Die Versuchung ist natürlich groß, einem jungen Filmemacher aus einem Metropolen-Moloch der Zweiten Welt automatisch eine größere Authentizität seiner Filmsprache und Anliegen zuzuschreiben. Doch González Iñárritu ist kein Wunderkind aus den Gossen der mexikanischen Metropole, sondern ein erfolgreicher Radio-DJ, Produzent und Gründer einer Werbeagentur. Mit seinem ersten Spielfilm wollte er die »frivole Ästhetik« seiner TV-Spots überwinden, die bei ihm zu einer manieristischen »Obsession für die Form« führte. »Ich möchte mich lebendig fühlen«, meint González Iñárittu, »und ich möchte, dass sich die Figuren und die Zuschauer lebendig fühlen.« Er hat sein Ziel erreicht, mit »Amores Perros« überwindet er die Leere, die die Coens so formvollendet abbilden.
Für Ironie bleibt da durchaus Platz.

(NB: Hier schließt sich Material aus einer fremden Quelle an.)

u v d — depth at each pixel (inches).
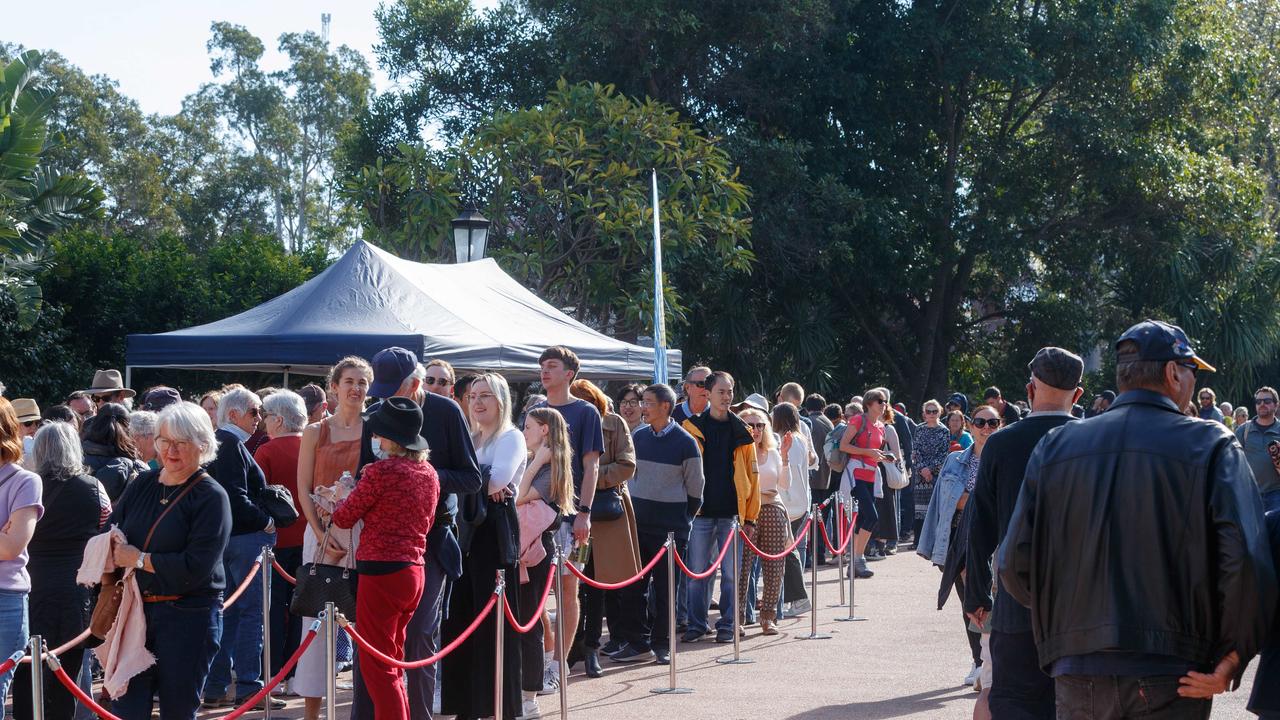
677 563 374.0
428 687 253.1
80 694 191.5
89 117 1958.7
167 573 218.8
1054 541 157.0
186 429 223.8
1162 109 1221.7
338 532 256.2
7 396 836.6
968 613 220.7
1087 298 1344.7
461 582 278.4
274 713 308.7
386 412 235.5
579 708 308.5
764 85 1142.3
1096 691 151.8
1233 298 1270.9
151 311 970.1
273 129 2217.0
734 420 404.5
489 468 274.5
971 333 1403.8
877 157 1195.3
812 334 1176.8
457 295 463.2
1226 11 1363.2
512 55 1138.7
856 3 1144.2
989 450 215.0
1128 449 153.2
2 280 771.4
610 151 883.4
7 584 224.8
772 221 1067.9
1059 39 1163.9
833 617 463.8
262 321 420.8
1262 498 162.1
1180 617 147.9
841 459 586.6
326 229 1884.8
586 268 897.5
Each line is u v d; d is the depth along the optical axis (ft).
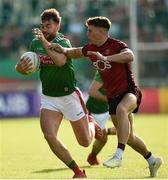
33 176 104.47
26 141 186.39
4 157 141.08
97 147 119.75
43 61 95.71
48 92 97.04
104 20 93.56
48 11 94.99
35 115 316.19
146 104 331.77
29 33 361.10
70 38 357.00
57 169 116.06
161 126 241.55
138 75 362.33
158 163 99.76
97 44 94.53
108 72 94.84
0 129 240.32
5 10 366.43
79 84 340.80
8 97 313.73
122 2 372.79
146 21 372.38
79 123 98.84
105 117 121.70
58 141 95.55
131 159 129.80
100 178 94.99
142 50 367.66
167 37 369.30
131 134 98.02
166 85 361.71
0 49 358.02
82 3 370.53
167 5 376.89
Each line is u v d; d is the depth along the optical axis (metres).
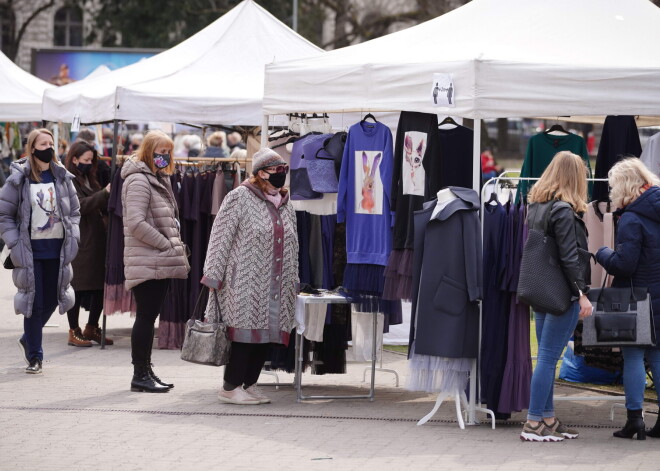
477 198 8.98
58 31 60.94
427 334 8.92
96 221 13.61
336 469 7.54
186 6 46.12
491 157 38.34
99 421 9.09
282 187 9.97
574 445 8.46
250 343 9.80
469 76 9.09
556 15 10.20
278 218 9.73
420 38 10.27
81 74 33.09
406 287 9.71
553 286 8.35
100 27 48.88
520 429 9.10
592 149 43.16
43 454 7.89
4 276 23.42
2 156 27.27
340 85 9.98
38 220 10.88
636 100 8.98
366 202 9.98
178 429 8.84
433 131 9.60
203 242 13.70
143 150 10.45
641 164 8.69
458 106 9.16
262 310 9.59
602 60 9.33
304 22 48.59
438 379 9.13
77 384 10.89
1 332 14.86
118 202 13.12
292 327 9.84
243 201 9.64
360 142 10.00
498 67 9.05
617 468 7.64
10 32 57.25
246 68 15.14
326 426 9.10
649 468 7.65
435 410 9.20
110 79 15.25
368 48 10.55
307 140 10.44
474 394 9.16
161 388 10.54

Aber es ist keine spielerische Ironie, die sich auf die Form bezieht, sie ist bitter und bringt die Schicksale der Protagonisten aus der Bahn: Der Dobermann Cofi zerfleischt die Hunde von El Chivo, der ihm das Leben gerettet hat; dem Supermodel Valeria wird ein Bein amputiert; Susana klaut Octavio Geld, das er gespart hat, um mit ihr abzuhauen, und verschwindet stattdessen mit ihrem Mann, der sie schlägt. »Wenn du Gott zum Lachen bringen willst«, sagt Susana zu Octavio, »erzähl ihm deine Pläne«.